Inbreng verslag schriftelijk overleg : Inbreng verslag van een schriftelijk overleg over het Fiche: Verordening verbod producten gemaakt met dwangarbeid (Kamerstuk 22112-3537)
2022D46777 INBRENG VERSLAG VAN EEN SCHRIFTELIJK OVERLEG
Binnen de vaste commissie voor Buitenlandse Handel en Ontwikkelingssamenwerking hebben
de onderstaande fracties de behoefte vragen en opmerkingen voor te leggen aan de Minister
voor Buitenlandse Handel en Ontwikkelingssamenwerking over het Fiche: Verordening
verbod producten gemaakt met dwangarbeid (Kamerstuk 22 112, nr. 3537).

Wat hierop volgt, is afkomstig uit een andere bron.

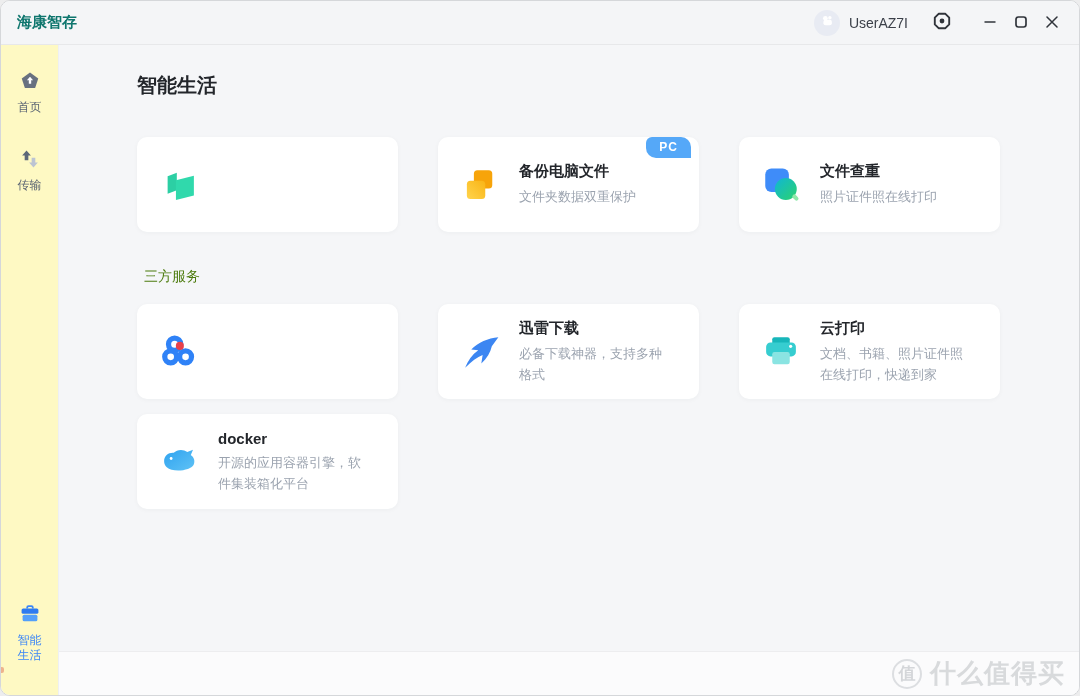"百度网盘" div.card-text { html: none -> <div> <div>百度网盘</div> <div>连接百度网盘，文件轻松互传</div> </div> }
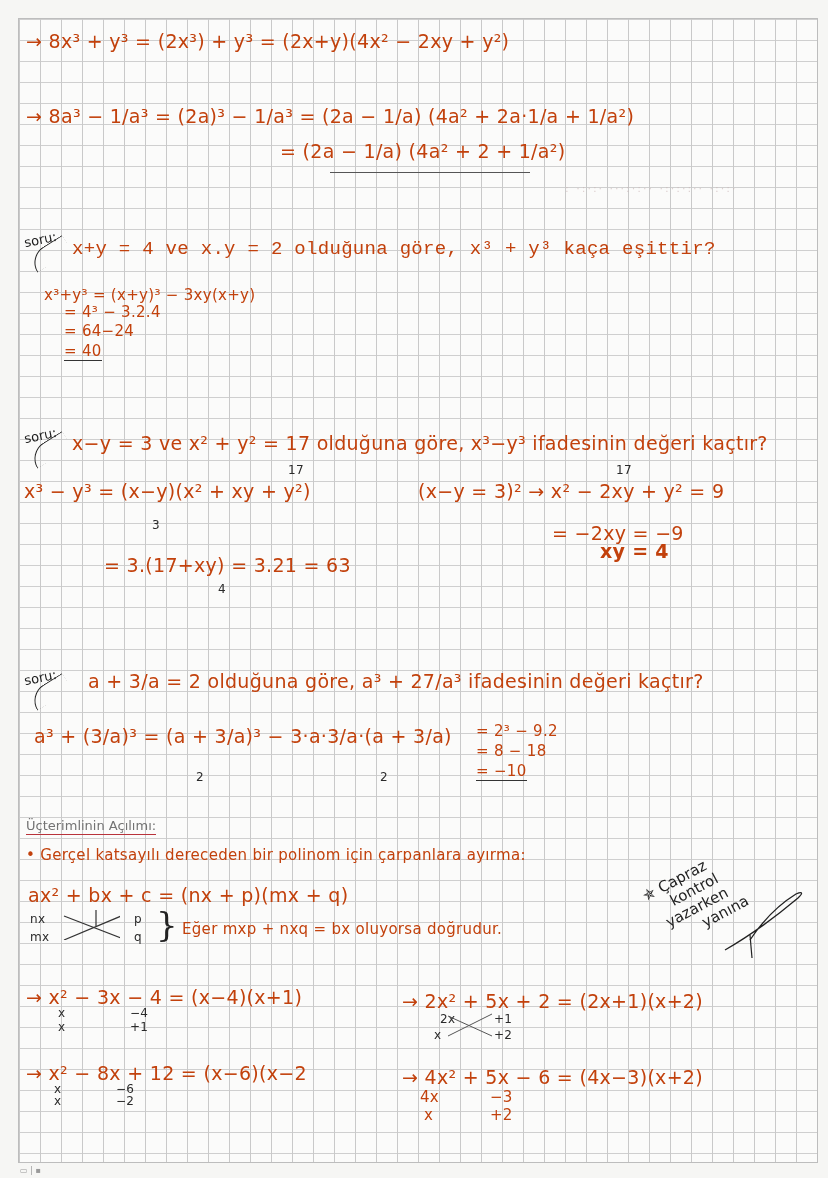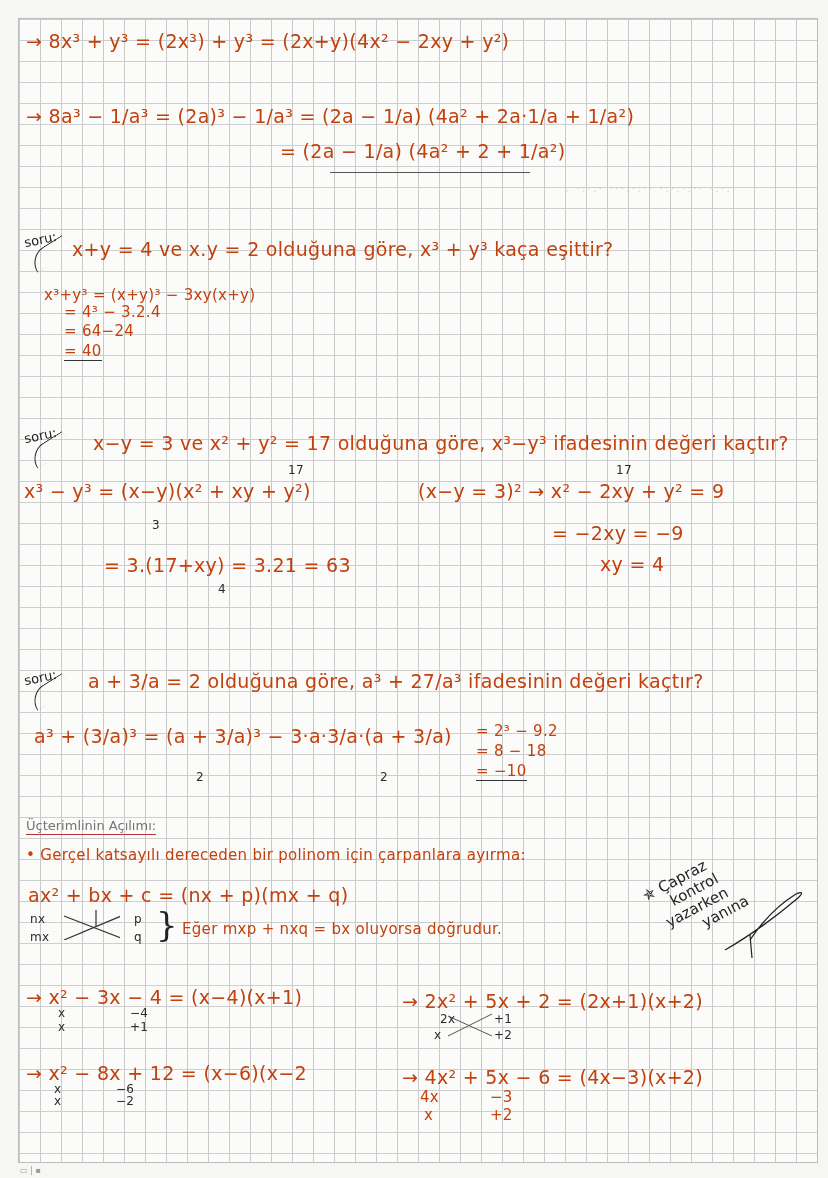"x+y = 4 ve x.y" div.ln { font-family: none -> Liberation Mono, monospace }
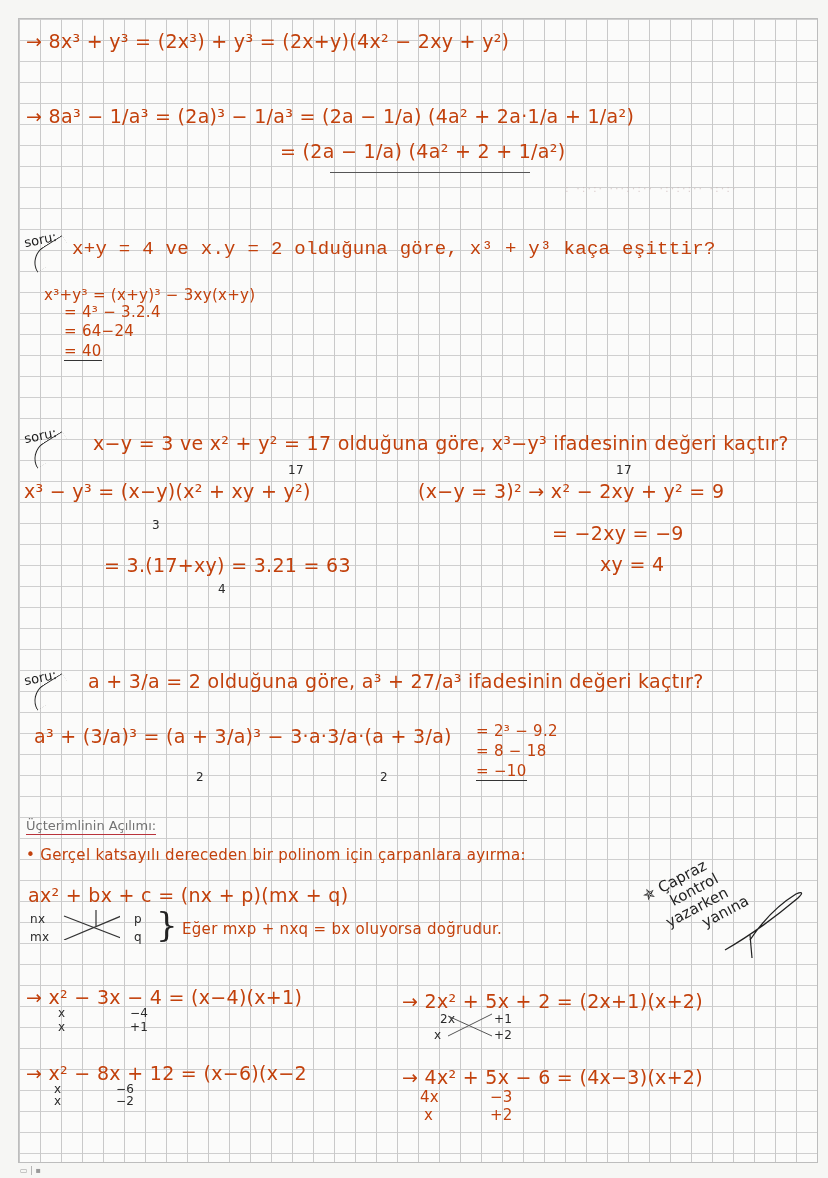"x−y = 3 ve x²" div.ln { margin-left: 21px -> none }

De voorzitter van de commissie, Wuite
De griffier van de commissie, Meijers
Inhoudsopgave
blz.
I
Vragen en opmerkingen vanuit de fracties
2
Inbreng VVD-fractie
2
Inbreng D66-fractie
3
Inbreng CDA-fractie
4
Inbreng SP-fractie
5
Inbreng PvdA-fractie
5
Inbreng ChristenUnie-fractie
6
II
Antwoord / Reactie van de Minister
7
III
Volledige agenda
7
I. Vragen en opmerkingen vanuit de fracties
Inbreng leden van de VVD-fractie
De leden van de VVD-fractie danken de Minister voor het Fiche: «Verordening verbod
producten gemaakt met dwangarbeid» d.d. 10 november 2022. Zij hebben daarover nog
enkele vragen.
De Minister schrijft onder het kopje «2. Essentie voorstel» dat de bevoegde autoriteiten
van de lidstaten samenwerken en communiceren via een netwerk dat de coördinatie en
samenhang tussen de bevoegde autoriteiten van de lidstaten moet bevorderen en zo zorgt
voor een effectieve handhaving van het verbod. De leden van de VVD-fractie willen
de Minister vragen hoe dit netwerk formeel vorm krijgt en welke rol reeds bestaande
netwerken krijgen in de facilitering van de coördinatie.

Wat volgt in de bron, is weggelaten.